Task requirements:
The lines below that include the word "batería" are to be reported.
++++++++++
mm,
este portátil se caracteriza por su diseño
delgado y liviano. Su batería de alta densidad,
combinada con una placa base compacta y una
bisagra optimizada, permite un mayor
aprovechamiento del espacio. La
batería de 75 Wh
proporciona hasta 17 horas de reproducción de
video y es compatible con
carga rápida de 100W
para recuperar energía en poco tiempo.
++++++++++
The completed task:
delgado y liviano. Su batería de alta densidad,
batería de 75 Wh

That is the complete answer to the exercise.